Test-drive the GATK tools and Best Practices pipelines on Terra


Check out this blog post to learn how you can get started with GATK and try out the pipelines in preconfigured workspaces (with a user-friendly interface!) without having to install anything.

picard-tools MarkDuplicates - spilling to disk

ipeddieipeddie Sydney, AustraliaMember

Hi there,

Hope someone can shed some light on this issue.

I have problem running picard-tools MarkDuplicates. I get an error "No space left on device". Having a bit of a search I found people mention that it might be an issue with the tmpdir folder specified. However the folder I'm using for tmpdir is massive (72GB). Looking a bit more at the error log, I found the retain data points before spilling to disk line.

It had a number that matched very closely to the number of records read before the error message. (28872640 vs 29,000,000)

INFO 2015-09-03 15:53:32 MarkDuplicates Will retain up to 28872640 data points before spilling to disk.
...
INFO 2015-09-03 15:55:50 MarkDuplicates Read 29,000,000 records. Elapsed time: 00:02:18s. Time for last 1,000,000: 4s. Last read position: chr7:39,503,936
INFO 2015-09-03 15:55:50 MarkDuplicates Tracking 195949 as yet unmatched pairs. 13309 records in RAM.
[Thu Sep 03 15:55:53 EST 2015] picard.sam.markduplicates.MarkDuplicates done. Elapsed time: 2.35 minutes.
Runtime.totalMemory()=6107234304
To get help, see http://broadinstitute.github.io/picard/index.html#GettingHelp
Exception in thread "main" htsjdk.samtools.util.RuntimeIOException: java.io.IOException: No space left on device
at htsjdk.samtools.util.SortingCollection.spillToDisk(SortingCollection.java:245)
at htsjdk.samtools.util.SortingCollection.add(SortingCollection.java:165)
at picard.sam.markduplicates.MarkDuplicates.buildSortedReadEndLists(MarkDuplicates.java:281)
at picard.sam.markduplicates.MarkDuplicates.doWork(MarkDuplicates.java:114)
at picard.cmdline.CommandLineProgram.instanceMain(CommandLineProgram.java:206)
at picard.cmdline.PicardCommandLine.instanceMain(PicardCommandLine.java:95)
at picard.cmdline.PicardCommandLine.main(PicardCommandLine.java:105)
Caused by: java.io.IOException: No space left on device
at java.io.FileOutputStream.writeBytes(Native Method)
at java.io.FileOutputStream.write(FileOutputStream.java:318)
at java.io.BufferedOutputStream.flushBuffer(BufferedOutputStream.java:82)
at java.io.BufferedOutputStream.write(BufferedOutputStream.java:126)
at org.xerial.snappy.SnappyOutputStream.dump(SnappyOutputStream.java:127)
at org.xerial.snappy.SnappyOutputStream.flush(SnappyOutputStream.java:100)
at org.xerial.snappy.SnappyOutputStream.close(SnappyOutputStream.java:137)
at htsjdk.samtools.util.SortingCollection.spillToDisk(SortingCollection.java:236)
... 6 more

I had a play around with the memory option of java (-Xmx??g) when I issue my MarkDuplicates call, and I see that increase in memory increase the number of data points before spilling to disk. This then increase the number of records read before my "No sapce left in device" error.

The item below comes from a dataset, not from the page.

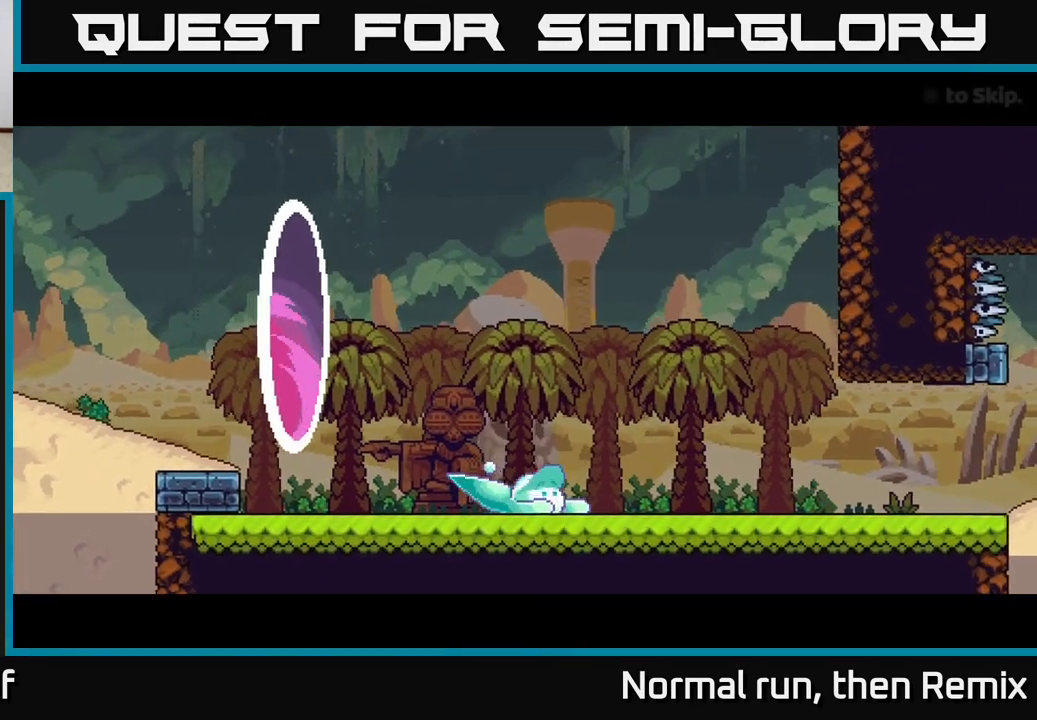
{"buttons": ["A"], "left_stick": "center", "right_stick": "center", "events": []}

eg -Xmx16g gave me 59674689 data points before spilling to disk and I got up to 60,000,000 records read before "no space left on device" error.

I know I can increase my memory to allow for more records, but there is a limit to doing that if I have a huge bam.

What I would like to know is what does "Will retain up to 28872640 data points before spilling to disk." actually mean. I thought it was a safe guard for memory usage, where if the number of records/data point is excceeded then some will be written to file, thus allowing more records to be read. This mean you can still process a large bam with only a small amount of memory. But it does not seem to work that way from what I'm seeing.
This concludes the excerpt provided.